→ SUPPLIED PASSAGE:
▬▬▬▬▬▬▬▬▬▬

Re: Apache Spark 3.3 Release

2022-03-14 Thread Holden Karau
On Mon, Mar 14, 2022 at 11:53 PM Xiao Li  wrote:

> Could you please list which features we want to finish before the branch
> cut? How long will they take?
>
> Xiao
>
> Chao Sun  于2022年3月14日周一 13:30写道:
>
>> Hi Max,
>>
>> As there are still some ongoing work for the above listed SPIPs, can we
>> still merge them after the branch cut?
>>
> In the past we’ve allowed merges for actively developed PRs post branch
cut, but it is easier when it doesn’t need to be cherry picked (eg pre cut).

>
>> Thanks,
>> Chao
>>
>> On Mon, Mar 14, 2022 at 6:12 AM Maxim Gekk
>>  wrote:
>>
>>> Hi All,
>>>
>>> Since there are no actual blockers for Spark 3.3.0 and significant
>>> objections, I am going to cut branch-3.3 after 15th March at 00:00 PST.
>>> Please, let us know if you have any concerns about that.

▬▬▬▬▬▬▬▬▬▬

→ RECORDED DATA:

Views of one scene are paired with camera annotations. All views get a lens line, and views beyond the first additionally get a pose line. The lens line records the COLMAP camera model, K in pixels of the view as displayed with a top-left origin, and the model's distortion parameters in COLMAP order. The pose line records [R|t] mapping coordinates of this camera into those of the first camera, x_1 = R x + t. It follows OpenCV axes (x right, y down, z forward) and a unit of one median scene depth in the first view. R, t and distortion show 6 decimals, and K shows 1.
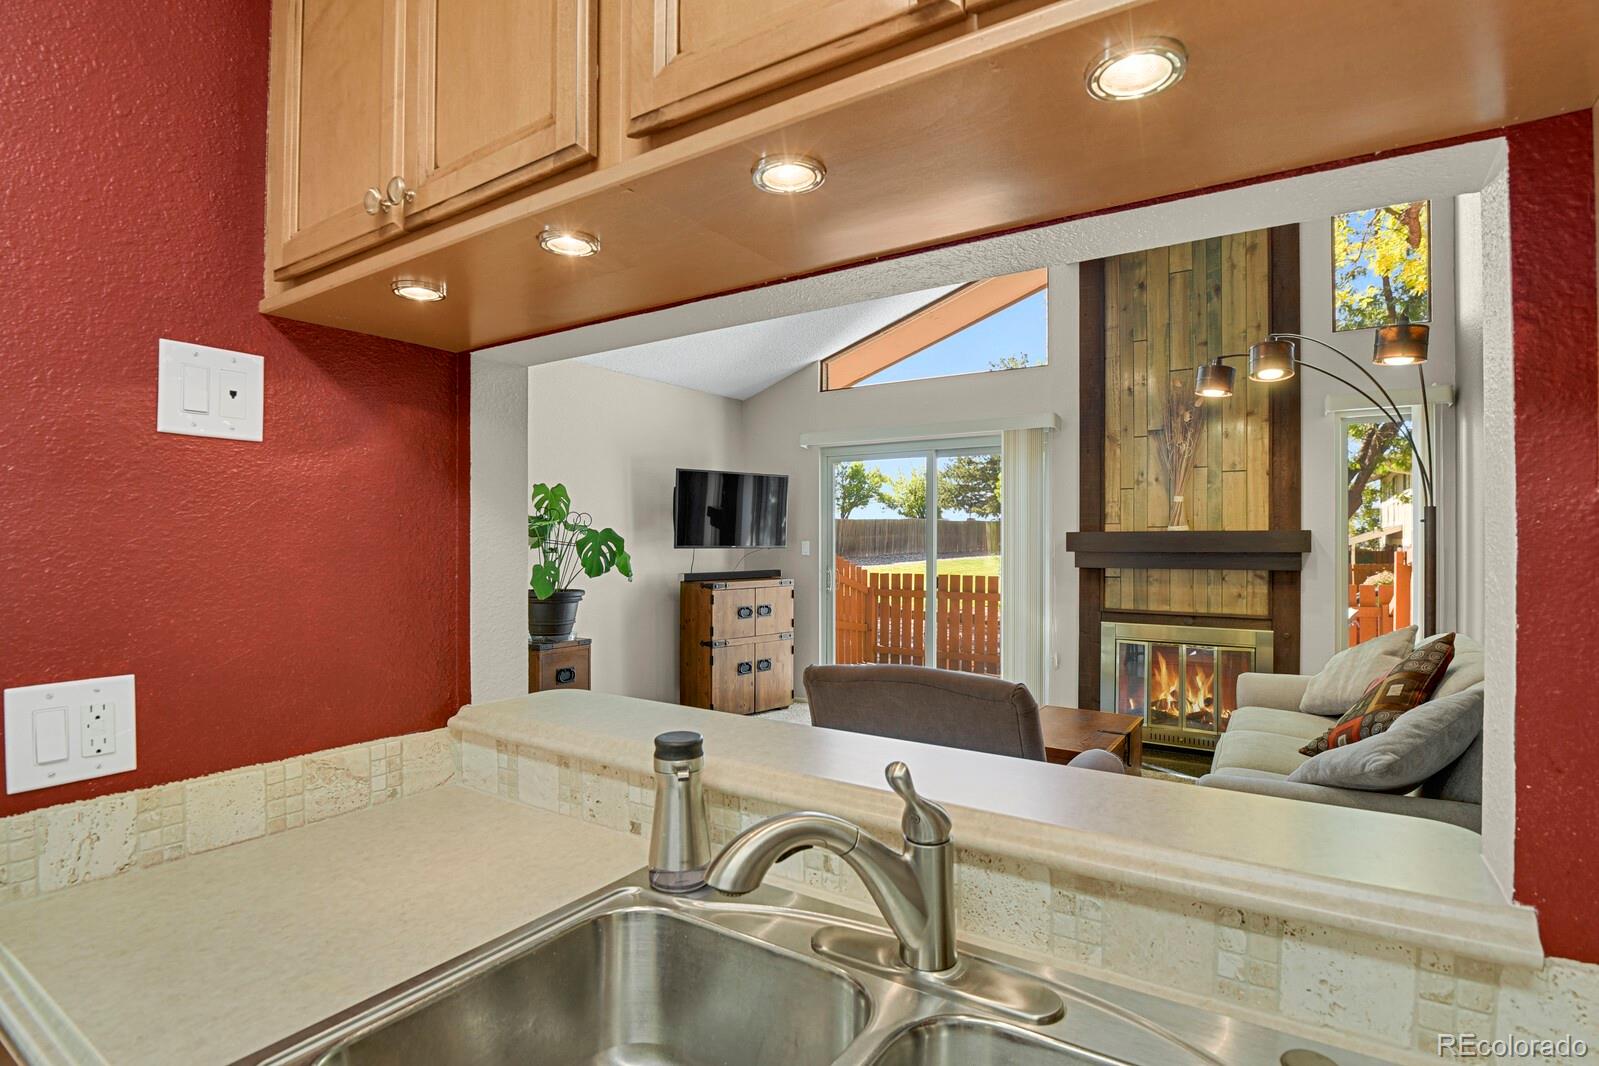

▬▬▬▬▬▬▬▬▬▬

→ WHAT YOU WILL DO:
1. In the Spark 3.3 release thread, when does Maxim Gekk say he will cut branch-3.3?
2. Print the Spark 3.3 release thread from "Re: Apache Spark" up to and including "will they take?".

→ RESPONSES IN ORDER:
1. After 15th March at 00:00 PST.

2.
Re: Apache Spark 3.3 Release

2022-03-14 Thread Holden Karau
On Mon, Mar 14, 2022 at 11:53 PM Xiao Li  wrote:

> Could you please list which features we want to finish before the branch
> cut? How long will they take?